ROME (AP) — The Vatican made another major overture to China on Tuesday, reaffirming that the country poses no threat to Beijing’s sovereignty and admitting that Western Catholic missionaries have made “mistakes” in their zeal over the past centuries to convert the Chinese believers.

The Vatican hosted the head of the Chinese bishops’ conference for an unprecedented high-level commemoration of a historic 1924 meeting that affirmed that foreign missionaries in China must make way for local leaders of the Catholic Church.

The presence of the Bishop of Shanghai Joseph Shen Bin next to the Vatican Minister of Foreign Affairs, Cardinal Pietro Parolin, at the Pontifical Urbaniana University was remarkable in itself. It was the first time in history that a bishop from mainland Beijing was allowed to participate as the keynote speaker at a public Vatican event.

It was also significant given the controversy over Shen’s 2023 appointment. Pope Francis was forced in July to recognize China’s unilateral appointment of Shen as Bishop of Shanghai. The appointment apparently violated the Holy See’s 2018 agreement with Beijing on the appointment of bishops.

Francis opened the conference with a video message in which he made no mention of recent troubles, instead pointing to the 1924 meeting in Shanghai as a turning point for Vatican-China relations. The first and only Chinese church council, he said, recognized that the church in China “must increasingly have a Chinese face.”

“But the Shanghai Council did not only serve to forget the erroneous approaches that prevailed in previous times,” Francis said. “The participants of the first Chinese Council looked to the future. And their future is our present.”

It was a reference to the French, Italian and other Western missionary religious orders that evangelized China over the centuries but refused to cede leadership authority to the local Chinese clergy. Their attitude helped fuel the anti-Western and anti-Christian sentiment behind the Boxer Rebellion, which aimed to rid China of foreign influence.

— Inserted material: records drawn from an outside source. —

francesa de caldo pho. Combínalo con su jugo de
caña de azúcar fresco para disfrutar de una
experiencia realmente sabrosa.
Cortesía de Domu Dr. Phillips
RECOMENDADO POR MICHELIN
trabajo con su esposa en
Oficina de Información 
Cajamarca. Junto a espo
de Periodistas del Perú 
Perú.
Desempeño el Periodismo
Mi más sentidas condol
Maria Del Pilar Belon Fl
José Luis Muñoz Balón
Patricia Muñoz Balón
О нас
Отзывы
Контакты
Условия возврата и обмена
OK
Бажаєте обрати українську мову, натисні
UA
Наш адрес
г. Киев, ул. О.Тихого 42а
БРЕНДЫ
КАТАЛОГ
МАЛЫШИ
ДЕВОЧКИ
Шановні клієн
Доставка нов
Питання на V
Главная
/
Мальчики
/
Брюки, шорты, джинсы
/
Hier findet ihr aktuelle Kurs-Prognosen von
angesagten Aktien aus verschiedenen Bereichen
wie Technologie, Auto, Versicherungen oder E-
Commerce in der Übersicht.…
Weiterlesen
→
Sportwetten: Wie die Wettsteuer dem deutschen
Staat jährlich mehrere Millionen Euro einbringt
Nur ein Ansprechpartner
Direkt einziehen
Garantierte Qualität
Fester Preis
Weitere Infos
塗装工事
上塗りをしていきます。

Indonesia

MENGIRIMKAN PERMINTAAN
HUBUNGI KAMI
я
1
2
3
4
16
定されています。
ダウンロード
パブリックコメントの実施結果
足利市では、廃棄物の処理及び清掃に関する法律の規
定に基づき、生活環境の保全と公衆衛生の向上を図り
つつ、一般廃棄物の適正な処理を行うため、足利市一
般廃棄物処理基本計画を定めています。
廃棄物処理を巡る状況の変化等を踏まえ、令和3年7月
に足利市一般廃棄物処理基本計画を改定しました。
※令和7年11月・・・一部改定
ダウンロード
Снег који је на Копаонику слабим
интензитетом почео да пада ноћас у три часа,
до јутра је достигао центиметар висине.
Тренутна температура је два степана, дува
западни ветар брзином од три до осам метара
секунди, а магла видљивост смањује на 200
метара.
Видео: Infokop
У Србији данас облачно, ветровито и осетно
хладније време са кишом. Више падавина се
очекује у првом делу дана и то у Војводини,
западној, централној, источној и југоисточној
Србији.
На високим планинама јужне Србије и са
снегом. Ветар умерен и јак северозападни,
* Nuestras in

The Vatican has been working for years to improve relations with China, which were officially severed more than seventy years ago when the communists came to power. The aim is to unite the country’s estimated 12 million Catholics, who were divided into an official, state-recognized church and an underground church that remained loyal to Rome.

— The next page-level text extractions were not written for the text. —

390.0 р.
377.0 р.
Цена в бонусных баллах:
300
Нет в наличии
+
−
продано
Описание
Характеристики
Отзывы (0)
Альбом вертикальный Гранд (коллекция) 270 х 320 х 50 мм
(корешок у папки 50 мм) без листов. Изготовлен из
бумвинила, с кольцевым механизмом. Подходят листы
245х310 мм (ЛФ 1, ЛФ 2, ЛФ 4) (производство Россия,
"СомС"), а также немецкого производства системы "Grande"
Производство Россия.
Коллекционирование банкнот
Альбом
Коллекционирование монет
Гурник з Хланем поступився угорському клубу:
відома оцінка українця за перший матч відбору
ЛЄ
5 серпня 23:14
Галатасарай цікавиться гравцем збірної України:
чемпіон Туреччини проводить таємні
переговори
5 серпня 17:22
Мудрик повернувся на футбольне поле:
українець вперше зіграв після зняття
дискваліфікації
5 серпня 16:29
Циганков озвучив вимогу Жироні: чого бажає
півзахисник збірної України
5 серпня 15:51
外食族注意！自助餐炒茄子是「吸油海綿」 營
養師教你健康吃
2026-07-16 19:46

Relations had long been hampered by China’s insistence on its exclusive right to appoint bishops as a matter of national sovereignty, while the Vatican continued to insist on the pope’s exclusive right to appoint the successors of the original apostles.

The 2018 deal tried to find a middle ground, though the Vatican has noted repeated violations and Rome has acknowledged it was a bad deal but the only one it could get. It was signed at a time when China was tightening controls on all religions, especially Christianity and Islam, which are seen as foreign imports and potential challengers to communist authority.